On completion of the treatment, it was noted that patients with cognitive behavioral therapy had significantly better ADHD rating scale scores and Clinical Global Impression scale scores. Patients subjected to relaxation with educational support were seemingly unable to report improved results. Even the responders from the cognitive behavioral therapy condition were comparatively higher that the relaxation condition. The result was ascertained after employing the criteria from both the Clinical Global Impression scale and the ADHD rating scale. While the Clinical Global Impression scale was claimed to be 53 percent responders from the cognitive behavioral therapy condition, 23 percent was from the relaxation condition.

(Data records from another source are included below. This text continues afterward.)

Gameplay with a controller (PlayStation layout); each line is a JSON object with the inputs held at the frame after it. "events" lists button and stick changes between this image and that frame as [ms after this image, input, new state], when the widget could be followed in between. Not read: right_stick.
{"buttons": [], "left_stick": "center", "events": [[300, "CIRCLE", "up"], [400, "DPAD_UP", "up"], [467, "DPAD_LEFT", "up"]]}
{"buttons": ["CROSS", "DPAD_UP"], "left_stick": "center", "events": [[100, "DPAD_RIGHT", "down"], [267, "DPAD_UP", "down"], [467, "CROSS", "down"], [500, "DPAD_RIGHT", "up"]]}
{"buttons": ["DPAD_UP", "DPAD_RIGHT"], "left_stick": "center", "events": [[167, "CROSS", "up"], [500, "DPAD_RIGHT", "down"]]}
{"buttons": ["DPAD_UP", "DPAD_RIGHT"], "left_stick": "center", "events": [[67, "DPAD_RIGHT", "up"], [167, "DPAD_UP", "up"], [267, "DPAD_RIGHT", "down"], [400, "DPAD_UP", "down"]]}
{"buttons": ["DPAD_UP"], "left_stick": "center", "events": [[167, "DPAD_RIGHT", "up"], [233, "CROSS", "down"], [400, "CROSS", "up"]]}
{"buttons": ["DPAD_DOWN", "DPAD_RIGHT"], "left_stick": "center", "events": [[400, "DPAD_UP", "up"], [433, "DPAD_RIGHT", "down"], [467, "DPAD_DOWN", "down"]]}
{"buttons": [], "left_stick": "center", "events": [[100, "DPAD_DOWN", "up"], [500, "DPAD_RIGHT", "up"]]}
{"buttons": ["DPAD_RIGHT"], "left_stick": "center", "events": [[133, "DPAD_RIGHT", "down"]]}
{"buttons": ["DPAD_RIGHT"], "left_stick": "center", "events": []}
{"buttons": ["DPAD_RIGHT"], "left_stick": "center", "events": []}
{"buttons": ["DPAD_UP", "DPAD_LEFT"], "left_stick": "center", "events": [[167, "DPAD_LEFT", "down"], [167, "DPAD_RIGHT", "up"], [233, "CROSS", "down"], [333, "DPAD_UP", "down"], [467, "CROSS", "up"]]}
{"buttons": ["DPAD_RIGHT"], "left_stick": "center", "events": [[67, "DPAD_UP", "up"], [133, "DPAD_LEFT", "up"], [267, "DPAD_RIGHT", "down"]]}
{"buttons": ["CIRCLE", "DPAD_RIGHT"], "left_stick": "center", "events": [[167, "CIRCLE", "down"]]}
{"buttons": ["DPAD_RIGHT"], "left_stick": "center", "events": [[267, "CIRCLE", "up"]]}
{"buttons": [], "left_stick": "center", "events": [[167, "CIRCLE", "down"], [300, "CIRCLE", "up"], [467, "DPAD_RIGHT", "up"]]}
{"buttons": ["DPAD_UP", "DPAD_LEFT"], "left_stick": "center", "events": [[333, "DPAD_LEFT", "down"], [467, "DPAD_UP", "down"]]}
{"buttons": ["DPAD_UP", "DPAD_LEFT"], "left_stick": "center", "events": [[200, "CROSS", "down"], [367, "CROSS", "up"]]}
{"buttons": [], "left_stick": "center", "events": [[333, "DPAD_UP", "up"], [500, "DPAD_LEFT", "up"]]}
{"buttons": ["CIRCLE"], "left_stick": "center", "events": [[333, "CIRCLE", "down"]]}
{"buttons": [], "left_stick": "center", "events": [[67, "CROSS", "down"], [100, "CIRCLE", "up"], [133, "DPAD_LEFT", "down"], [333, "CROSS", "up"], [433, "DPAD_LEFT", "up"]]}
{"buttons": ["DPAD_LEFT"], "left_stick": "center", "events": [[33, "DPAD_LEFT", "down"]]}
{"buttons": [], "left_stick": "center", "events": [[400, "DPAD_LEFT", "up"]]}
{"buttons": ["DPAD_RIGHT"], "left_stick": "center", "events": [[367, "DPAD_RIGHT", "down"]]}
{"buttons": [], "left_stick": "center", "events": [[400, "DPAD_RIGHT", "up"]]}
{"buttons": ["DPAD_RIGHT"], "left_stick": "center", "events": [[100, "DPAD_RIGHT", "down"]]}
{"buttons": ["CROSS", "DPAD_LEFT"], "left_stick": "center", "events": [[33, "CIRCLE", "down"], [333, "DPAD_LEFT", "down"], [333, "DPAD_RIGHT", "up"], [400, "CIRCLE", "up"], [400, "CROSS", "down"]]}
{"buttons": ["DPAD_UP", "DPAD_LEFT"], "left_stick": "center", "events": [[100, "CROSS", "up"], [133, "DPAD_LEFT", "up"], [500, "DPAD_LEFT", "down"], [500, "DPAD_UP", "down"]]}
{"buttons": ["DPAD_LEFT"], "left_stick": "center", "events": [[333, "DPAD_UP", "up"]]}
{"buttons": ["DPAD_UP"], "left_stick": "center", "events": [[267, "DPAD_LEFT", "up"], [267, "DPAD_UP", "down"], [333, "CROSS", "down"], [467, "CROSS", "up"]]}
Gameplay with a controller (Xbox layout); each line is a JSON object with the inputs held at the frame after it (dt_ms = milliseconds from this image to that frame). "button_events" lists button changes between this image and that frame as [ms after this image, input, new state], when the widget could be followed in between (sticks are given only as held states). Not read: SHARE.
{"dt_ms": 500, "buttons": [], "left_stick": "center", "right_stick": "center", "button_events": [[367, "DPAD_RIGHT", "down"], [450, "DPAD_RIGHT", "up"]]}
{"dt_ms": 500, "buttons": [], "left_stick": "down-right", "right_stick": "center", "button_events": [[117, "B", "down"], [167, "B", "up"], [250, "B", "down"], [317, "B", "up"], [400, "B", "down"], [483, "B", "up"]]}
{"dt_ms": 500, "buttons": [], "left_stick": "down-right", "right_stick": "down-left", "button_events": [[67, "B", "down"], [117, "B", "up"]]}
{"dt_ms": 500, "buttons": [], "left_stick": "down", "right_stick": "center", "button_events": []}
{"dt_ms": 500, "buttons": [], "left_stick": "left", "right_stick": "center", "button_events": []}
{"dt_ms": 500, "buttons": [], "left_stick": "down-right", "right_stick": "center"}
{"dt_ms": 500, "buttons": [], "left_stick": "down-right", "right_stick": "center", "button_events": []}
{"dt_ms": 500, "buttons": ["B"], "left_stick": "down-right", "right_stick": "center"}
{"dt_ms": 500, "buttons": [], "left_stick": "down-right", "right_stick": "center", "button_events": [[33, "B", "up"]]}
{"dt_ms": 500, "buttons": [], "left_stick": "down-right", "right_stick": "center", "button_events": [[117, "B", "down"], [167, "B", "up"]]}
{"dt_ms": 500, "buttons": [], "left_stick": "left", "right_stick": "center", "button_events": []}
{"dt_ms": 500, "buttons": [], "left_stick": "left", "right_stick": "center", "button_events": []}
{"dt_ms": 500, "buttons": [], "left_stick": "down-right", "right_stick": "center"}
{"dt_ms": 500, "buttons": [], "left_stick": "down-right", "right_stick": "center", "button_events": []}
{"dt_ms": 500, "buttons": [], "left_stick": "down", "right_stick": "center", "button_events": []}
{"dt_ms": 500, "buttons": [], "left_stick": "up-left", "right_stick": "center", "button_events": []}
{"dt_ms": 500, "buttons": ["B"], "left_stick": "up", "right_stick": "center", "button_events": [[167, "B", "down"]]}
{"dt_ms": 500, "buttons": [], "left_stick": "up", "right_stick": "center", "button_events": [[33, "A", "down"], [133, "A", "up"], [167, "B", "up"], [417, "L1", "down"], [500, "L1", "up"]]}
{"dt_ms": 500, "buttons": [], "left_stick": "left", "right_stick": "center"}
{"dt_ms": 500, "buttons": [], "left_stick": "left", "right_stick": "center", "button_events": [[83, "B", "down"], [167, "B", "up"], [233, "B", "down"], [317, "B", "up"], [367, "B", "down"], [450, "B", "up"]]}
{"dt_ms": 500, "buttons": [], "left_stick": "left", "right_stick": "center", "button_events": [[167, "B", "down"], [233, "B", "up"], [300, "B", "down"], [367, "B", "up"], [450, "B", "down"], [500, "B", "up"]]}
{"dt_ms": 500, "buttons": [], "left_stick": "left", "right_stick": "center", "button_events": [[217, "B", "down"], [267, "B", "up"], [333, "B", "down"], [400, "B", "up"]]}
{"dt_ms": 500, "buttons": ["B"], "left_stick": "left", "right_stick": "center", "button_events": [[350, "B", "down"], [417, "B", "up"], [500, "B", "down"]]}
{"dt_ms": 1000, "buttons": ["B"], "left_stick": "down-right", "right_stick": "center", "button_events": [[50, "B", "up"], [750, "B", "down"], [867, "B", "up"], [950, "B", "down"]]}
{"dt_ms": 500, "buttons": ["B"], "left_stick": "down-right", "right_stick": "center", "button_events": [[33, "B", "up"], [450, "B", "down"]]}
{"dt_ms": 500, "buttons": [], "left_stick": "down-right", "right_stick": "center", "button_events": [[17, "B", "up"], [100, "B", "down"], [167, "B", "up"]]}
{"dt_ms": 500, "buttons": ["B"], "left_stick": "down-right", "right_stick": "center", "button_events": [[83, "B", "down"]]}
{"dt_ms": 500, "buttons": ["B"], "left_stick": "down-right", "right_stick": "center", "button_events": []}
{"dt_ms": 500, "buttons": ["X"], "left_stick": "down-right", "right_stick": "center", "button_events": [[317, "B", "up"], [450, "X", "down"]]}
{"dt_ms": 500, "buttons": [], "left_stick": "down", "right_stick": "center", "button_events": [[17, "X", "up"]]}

On the other hand, the ADHD rating scale was 67 percent and 33 percent, respectively. Self-reported symptoms also appeared to be considerably better for cognitive behavioral therapy throughout the study. Scientists mention that the responders and partial responders in the cognitive behavioral therapy condition maintained their gains over 6 and 12 months. Further investigations can be conducted for determining the usefulness of this therapy in individuals who may be unwilling or unable, for medical reasons, to take medication for ADHD.
The study was published in the August 25 issue of JAMA.